Upstairs, Brunetti remembered his missing computer but could not bring himself to care much about it. He wrote an account, neither brief nor long, of what had happened in the Casinò two nights before. He confined himself to describing what he had seen, making reference to Franca Marinello in a passive way, as the person who had followed Terrasini down the steps and to whom he had handed his gun. She became active, in Brunetti’s account, only when Terrasini raised his hand to her, and then Brunetti described her response. He made no mention of having seen her speak to Terrasini, nor did he mention her asking him about Ovid, nor yet did he refer to his meeting with her in the
gelateria
.
As he was writing, his phone rang and he answered.
‘It’s Bocchese,’ the chief technician said.

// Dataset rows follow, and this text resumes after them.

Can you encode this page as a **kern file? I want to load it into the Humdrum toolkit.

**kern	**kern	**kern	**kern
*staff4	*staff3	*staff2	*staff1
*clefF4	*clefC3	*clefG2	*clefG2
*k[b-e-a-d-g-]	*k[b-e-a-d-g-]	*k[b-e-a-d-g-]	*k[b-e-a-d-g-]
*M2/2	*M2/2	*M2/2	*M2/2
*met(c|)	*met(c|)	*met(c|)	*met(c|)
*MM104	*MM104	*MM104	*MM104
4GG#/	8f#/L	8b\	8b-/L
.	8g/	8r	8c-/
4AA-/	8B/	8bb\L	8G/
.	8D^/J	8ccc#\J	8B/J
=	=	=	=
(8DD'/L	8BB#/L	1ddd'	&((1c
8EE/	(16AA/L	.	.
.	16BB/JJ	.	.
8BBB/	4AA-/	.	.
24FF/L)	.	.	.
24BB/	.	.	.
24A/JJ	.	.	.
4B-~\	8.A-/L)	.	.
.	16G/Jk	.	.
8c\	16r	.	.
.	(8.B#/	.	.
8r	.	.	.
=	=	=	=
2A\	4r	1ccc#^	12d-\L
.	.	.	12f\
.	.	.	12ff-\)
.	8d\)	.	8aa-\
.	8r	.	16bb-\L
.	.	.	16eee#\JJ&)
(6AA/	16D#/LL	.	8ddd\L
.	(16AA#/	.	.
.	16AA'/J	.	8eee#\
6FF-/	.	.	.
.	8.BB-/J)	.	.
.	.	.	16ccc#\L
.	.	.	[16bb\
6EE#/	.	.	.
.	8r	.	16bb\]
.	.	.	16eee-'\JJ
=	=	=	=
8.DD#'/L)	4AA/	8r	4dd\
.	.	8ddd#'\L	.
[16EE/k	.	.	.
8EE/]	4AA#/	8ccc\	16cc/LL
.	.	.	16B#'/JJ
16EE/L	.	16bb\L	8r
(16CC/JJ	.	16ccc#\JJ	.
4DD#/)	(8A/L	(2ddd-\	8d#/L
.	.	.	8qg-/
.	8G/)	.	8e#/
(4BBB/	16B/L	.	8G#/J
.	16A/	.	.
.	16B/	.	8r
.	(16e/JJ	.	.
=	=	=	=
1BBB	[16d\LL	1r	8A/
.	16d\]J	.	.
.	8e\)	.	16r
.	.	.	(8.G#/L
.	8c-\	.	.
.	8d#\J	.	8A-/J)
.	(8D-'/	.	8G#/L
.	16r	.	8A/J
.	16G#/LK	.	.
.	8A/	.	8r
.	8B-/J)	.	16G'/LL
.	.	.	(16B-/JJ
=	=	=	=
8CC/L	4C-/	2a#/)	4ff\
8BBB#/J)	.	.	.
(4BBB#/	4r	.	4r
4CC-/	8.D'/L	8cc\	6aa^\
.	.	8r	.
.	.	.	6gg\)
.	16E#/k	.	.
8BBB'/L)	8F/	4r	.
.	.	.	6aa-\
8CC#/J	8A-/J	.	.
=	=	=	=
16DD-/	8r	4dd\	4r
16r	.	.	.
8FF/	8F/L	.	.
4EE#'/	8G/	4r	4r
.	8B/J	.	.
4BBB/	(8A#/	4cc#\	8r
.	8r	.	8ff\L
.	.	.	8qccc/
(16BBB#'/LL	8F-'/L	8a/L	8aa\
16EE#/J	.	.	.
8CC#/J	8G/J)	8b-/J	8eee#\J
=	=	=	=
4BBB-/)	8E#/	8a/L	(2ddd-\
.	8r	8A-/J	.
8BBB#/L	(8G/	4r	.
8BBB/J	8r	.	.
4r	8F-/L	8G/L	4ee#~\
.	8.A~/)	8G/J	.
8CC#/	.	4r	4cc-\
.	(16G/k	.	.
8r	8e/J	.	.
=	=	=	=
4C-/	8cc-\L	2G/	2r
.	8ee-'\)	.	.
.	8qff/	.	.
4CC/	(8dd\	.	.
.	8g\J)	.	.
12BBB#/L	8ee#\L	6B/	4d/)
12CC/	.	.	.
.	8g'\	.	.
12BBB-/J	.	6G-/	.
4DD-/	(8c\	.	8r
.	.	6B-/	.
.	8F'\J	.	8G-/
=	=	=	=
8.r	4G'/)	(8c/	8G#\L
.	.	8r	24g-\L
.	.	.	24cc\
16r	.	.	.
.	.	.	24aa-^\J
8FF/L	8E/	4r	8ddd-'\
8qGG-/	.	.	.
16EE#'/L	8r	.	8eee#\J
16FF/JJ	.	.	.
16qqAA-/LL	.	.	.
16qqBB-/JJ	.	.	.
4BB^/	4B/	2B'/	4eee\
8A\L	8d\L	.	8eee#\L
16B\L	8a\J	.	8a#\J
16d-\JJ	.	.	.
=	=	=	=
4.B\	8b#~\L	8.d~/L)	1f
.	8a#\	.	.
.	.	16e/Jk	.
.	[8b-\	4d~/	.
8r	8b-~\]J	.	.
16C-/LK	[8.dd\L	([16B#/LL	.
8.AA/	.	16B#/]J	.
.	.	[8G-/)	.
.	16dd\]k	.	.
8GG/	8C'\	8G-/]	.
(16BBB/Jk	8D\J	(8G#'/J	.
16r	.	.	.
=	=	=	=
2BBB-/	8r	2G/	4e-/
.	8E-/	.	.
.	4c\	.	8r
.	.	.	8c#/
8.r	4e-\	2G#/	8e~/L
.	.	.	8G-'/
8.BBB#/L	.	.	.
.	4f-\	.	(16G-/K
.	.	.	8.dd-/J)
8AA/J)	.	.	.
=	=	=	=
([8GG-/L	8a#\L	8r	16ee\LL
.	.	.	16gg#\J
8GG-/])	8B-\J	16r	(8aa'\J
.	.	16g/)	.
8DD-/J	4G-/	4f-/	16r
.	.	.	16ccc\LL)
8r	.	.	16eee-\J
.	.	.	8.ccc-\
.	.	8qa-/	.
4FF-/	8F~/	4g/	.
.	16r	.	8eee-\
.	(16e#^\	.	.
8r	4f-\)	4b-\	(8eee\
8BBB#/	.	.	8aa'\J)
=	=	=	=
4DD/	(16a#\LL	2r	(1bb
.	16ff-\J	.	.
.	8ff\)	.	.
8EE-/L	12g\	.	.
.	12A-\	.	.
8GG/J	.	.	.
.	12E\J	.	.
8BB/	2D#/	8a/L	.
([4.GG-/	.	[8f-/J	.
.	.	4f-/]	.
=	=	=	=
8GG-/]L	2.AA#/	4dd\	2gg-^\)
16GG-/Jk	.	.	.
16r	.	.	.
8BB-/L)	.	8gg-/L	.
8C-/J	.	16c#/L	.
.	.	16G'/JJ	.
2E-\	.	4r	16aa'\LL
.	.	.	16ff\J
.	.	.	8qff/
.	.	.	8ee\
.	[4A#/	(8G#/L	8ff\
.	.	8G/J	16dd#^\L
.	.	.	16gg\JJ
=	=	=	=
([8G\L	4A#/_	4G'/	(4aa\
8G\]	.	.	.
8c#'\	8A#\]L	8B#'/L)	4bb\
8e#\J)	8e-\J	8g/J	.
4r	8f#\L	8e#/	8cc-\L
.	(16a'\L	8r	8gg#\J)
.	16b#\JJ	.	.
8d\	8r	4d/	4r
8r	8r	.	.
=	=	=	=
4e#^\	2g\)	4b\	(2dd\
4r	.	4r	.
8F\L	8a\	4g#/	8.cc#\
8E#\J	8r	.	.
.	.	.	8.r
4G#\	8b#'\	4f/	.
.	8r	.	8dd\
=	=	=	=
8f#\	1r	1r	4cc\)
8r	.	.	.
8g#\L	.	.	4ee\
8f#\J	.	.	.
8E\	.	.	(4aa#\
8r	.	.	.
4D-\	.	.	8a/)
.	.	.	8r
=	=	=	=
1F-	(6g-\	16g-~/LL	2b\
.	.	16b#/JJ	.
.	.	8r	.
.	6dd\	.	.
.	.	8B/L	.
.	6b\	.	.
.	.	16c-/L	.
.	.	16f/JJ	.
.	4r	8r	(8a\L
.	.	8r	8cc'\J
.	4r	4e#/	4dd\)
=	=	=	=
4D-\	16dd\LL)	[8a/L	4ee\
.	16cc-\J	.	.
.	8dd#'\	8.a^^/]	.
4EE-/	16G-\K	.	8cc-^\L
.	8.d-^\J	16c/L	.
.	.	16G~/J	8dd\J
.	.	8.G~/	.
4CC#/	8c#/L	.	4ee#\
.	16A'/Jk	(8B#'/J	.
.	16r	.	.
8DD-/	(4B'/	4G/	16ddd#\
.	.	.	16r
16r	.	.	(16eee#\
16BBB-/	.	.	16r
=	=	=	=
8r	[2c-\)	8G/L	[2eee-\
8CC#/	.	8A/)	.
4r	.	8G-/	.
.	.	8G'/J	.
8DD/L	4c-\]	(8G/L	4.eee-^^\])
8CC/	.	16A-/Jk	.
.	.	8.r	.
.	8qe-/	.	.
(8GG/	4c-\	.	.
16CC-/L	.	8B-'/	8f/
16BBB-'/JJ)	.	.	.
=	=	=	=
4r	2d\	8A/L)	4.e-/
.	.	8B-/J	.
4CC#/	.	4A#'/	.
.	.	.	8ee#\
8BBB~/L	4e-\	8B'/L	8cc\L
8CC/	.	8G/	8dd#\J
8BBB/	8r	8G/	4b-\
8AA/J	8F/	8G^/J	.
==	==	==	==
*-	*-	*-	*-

‘Yes,’ Brunetti said, still writing.
‘They just emailed me the autopsy reports on that guy who got shot in the Casinò.’
‘Yes?’
‘He had a good deal of alcohol in his blood, and something else they can’t identify. Might be Ecstasy, might be something like it. But something. They’re doing more tests.’
‘And you?’ Brunetti asked. ‘You find anything?’
‘They sent me the bullets, and I had a look. The guys in Mestre had already sent me the photos of the bullet they took out of the mud in that tank in Marghera. If it’s not a match, I’m going to retire and open an antique shop.’
‘Is that what you’re going to do when you retire?’ Brunetti asked.
‘No need to,’ the technician answered. ‘I know so many people in the business by now that I don’t have to bother with a shop. That way, I don’t have to pay taxes.’
‘Of course.’
‘You still want me to check on that, what was he, that guy with the trucks in Tessera?’
‘Yes, if you can.’
‘It’ll take a couple of days. I’ll have to nag them to send me the photos of the bullets.’
‘Keep at it, Bocchese. It might be something.’
‘All right, if you say so. Anything else?’
There was the dentist, Brunetti knew, and his still unsolved murder. If the police found a link between his death and the gun, then they would have a link between Terrasini and the dentist, wouldn’t they?
‘No, nothing else,’ Brunetti said and replaced the phone.